El Gobierno Vasco ha creado un material didáctico para explicar en las escuelas nuestro horror, y varias víctimas ya lo han rechazado. Ignoro si ahí se nublan los eventos consuetudinarios que acontecieron en la rúa o si, por el contrario, se ilumina de verdad lo que pasó en la calle. Pero sí creo que la única manera de entender esta época -me niego a decir aquella- es dar por imposible una enseñanza única de la Historia y, a cambio, empeñarnos en revelar historias. Istorio e historia no son lo mismo en euskara.
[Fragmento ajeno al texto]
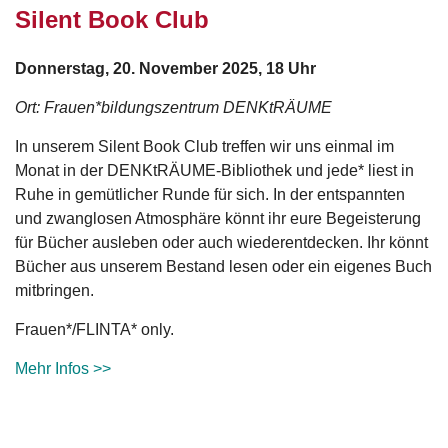
Silent Book Club
Donnerstag, 20. November 2025, 18 Uhr
Ort: Frauen*bildungszentrum DENKtRÄUME
In unserem Silent Book Club treffen wir uns einmal im
Monat in der DENKtRÄUME-Bibliothek und jede* liest in
Ruhe in gemütlicher Runde für sich. In der entspannten
und zwanglosen Atmosphäre könnt ihr eure Begeisterung
für Bücher ausleben oder auch wiederentdecken. Ihr könnt
Bücher aus unserem Bestand lesen oder ein eigenes Buch
mitbringen.
Frauen*/FLINTA* only.
Mehr Infos >>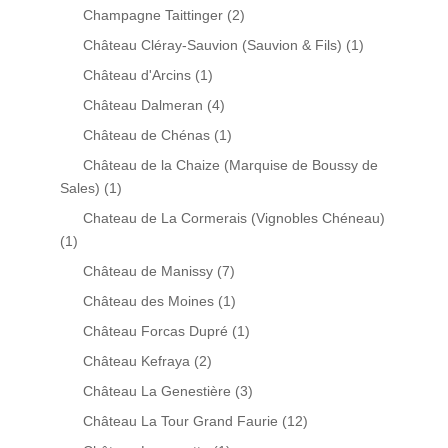
Champagne Taittinger
(2)
Château Cléray-Sauvion (Sauvion & Fils)
(1)
Château d'Arcins
(1)
Château Dalmeran
(4)
Château de Chénas
(1)
Château de la Chaize (Marquise de Boussy de
Sales)
(1)
Chateau de La Cormerais (Vignobles Chéneau)
(1)
Château de Manissy
(7)
Château des Moines
(1)
Château Forcas Dupré
(1)
Château Kefraya
(2)
Château La Genestière
(3)
Château La Tour Grand Faurie
(12)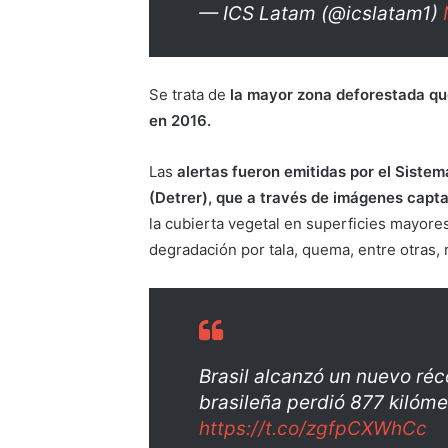
— ICS Latam (@icslatam1)
Se trata de
la mayor zona deforestada qu
en 2016.
Las
alertas fueron emitidas por el Sist
(Detrer), que a través de imágenes capta
la cubierta vegetal en superficies mayores
degradación por tala, quema, entre otras, r
Brasil alcanzó un nuevo ré
brasileña perdió 877 kilóm
https://t.co/zgfpCXWhCc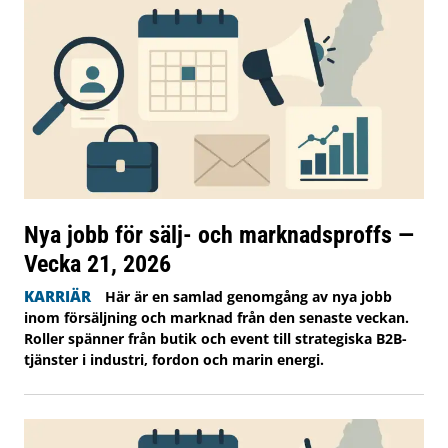
Nya jobb för sälj- och marknadsproffs —
Vecka 21, 2026
KARRIÄR
Här är en samlad genomgång av nya jobb
inom försäljning och marknad från den senaste veckan.
Roller spänner från butik och event till strategiska B2B-
tjänster i industri, fordon och marin energi.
Bertold Brecht quiso saber “en qué casas de la dorada Lima vivían los constructores, adónde fueron los albañiles la noche en que se terminó la Muralla china”. De igual modo quiero saber yo si cantaba quien cocinó puré para un secuestrado, por qué Ortega Lara rezaba el Gure Aita, qué piensa un preso al imaginar a su profeta en una playa alicantina, hasta qué punto fue amor o piedad lo que mantuvo a ciertas mujeres junto a los amenazados, con qué cuerpo se acuesta quien se inventó un pedigrí sufriente y con cuál se levanta quien padeció mudo un calvario. Y me interesa oír, claro, cómo dormía y duerme quien puso electrodos. Stendhal escribía orror cuando éste era extremo, quizás porque tampoco mereciera esa hache de humanidad.

No se debe elevar la anécdota a categoría, leo, y sin embargo el espanto duró tanto porque nos embaucaron expertos en palabros esdrújulos, nos distrajeron zahoríes de teorías líquidas, nos atiborraron a hematíes, leucocitos y plaquetas ya que la sangre a secas apesta. Yo quiero que se enseñe que alguien pidió a una viuda que devolviera la bala y, sobre todo, que a esa aberración le llamaban conflicto.